CLEVELAND, Ohio — The Cleveland Museum of Art on Thursday notified email subscribers that its service may have been compromised by a ransomware attack on its external email distribution provider, WordFly.
The museum said in a written statement that it received notification at 9 a.m. on Friday, July 15, that “electronic email subscriber data could potentially have been compromised due to a ransomware attack.’’
The museum’s statement said that the breach involved data “limited to names, email addresses, and membership IDs, levels, and expiration dates where applicable.’’ The statement said that no sensitive personal information, such as credit card numbers, was involved.
The museum did not respond to a query from cleveland.com and The Plain Dealer about how many people may have been affected.
The museum’s statement said its cybersecurity team has followed its protocols and has verified that “no additional data has been compromised and that there has been no suspicious activity on our systems.’’ The museum said it has deactivated all WordFly-related access to its systems.

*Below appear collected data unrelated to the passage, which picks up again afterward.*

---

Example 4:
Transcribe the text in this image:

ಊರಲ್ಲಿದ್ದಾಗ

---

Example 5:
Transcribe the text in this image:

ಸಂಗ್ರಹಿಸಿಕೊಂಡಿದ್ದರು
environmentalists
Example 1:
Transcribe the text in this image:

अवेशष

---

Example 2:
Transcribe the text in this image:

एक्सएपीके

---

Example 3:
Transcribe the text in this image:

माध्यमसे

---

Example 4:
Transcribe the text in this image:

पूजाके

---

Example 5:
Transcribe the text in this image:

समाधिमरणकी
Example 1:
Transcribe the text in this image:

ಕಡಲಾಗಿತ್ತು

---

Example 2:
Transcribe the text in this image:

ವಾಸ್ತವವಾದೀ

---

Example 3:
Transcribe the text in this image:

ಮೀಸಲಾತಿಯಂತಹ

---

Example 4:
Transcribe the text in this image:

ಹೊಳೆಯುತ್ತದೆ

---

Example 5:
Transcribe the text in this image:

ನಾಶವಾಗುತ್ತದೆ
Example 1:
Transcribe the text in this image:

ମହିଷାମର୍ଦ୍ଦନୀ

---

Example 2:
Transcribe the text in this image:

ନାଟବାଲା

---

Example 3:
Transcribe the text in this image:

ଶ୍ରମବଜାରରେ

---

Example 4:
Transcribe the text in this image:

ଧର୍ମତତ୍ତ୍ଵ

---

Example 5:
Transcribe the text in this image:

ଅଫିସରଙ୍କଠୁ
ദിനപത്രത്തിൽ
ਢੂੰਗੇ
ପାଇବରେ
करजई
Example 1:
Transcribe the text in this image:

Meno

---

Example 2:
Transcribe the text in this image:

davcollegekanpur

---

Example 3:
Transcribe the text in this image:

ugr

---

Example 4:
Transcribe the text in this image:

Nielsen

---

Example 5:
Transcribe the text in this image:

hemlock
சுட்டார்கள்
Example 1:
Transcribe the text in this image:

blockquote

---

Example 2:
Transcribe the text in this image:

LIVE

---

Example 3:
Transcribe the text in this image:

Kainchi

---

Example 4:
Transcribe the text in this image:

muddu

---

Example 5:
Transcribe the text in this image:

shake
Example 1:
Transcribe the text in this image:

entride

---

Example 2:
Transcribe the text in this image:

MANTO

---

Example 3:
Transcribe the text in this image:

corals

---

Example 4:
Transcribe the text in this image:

A statement posted on the WordFly website said that as of Friday morning July 29, “all systems are currently down.”
Another statement on the website described a network disruption “propagated by a bad actor’’ that had occurred on July 10, rendering its computer system inaccessible, and that as of July 14, the attacker had exported email addresses and other customer data.

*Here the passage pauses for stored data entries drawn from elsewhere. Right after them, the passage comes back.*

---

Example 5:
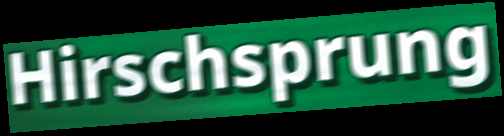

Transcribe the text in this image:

Hirschsprung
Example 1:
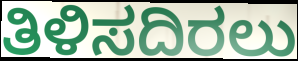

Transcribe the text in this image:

ತಿಳಿಸದಿರಲು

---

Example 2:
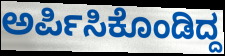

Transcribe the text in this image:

ಅರ್ಪಿಸಿಕೊಂಡಿದ್ದ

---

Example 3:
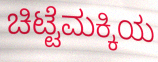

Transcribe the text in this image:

ಚಿಟ್ಟೆಮಕ್ಕಿಯ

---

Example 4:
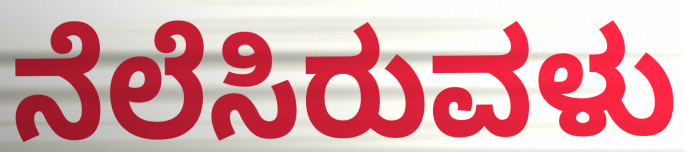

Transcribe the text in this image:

ನೆಲೆಸಿರುವಳು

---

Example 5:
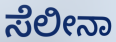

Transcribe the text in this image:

ಸೆಲೀನಾ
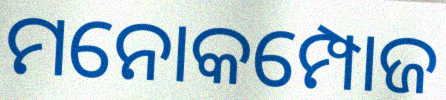
ମନୋକମ୍ପୋଜ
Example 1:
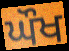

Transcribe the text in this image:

ਘੌਖ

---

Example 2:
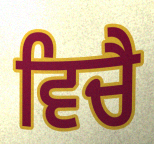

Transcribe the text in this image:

ਵਿਚੈ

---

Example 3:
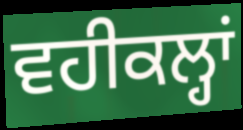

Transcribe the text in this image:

ਵਹੀਕਲ੍ਹਾਂ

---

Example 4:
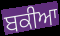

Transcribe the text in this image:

ਬਕੀਆ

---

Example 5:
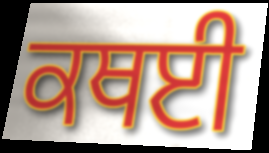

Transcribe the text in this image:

ਕਥਈ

The museum’s statement said that “at this time, we are not aware of the data being publicly distributed and/or misused.’’ It said it was releasing the alert “out of an abundance of transparency and because your privacy is important to us.”
The museum advised subscribers that “you should always be vigilant against suspicious emails that could be ‘phishing’ attempts.” It provided information about how to recognize potential phishing attempts at the website cybertalk.org.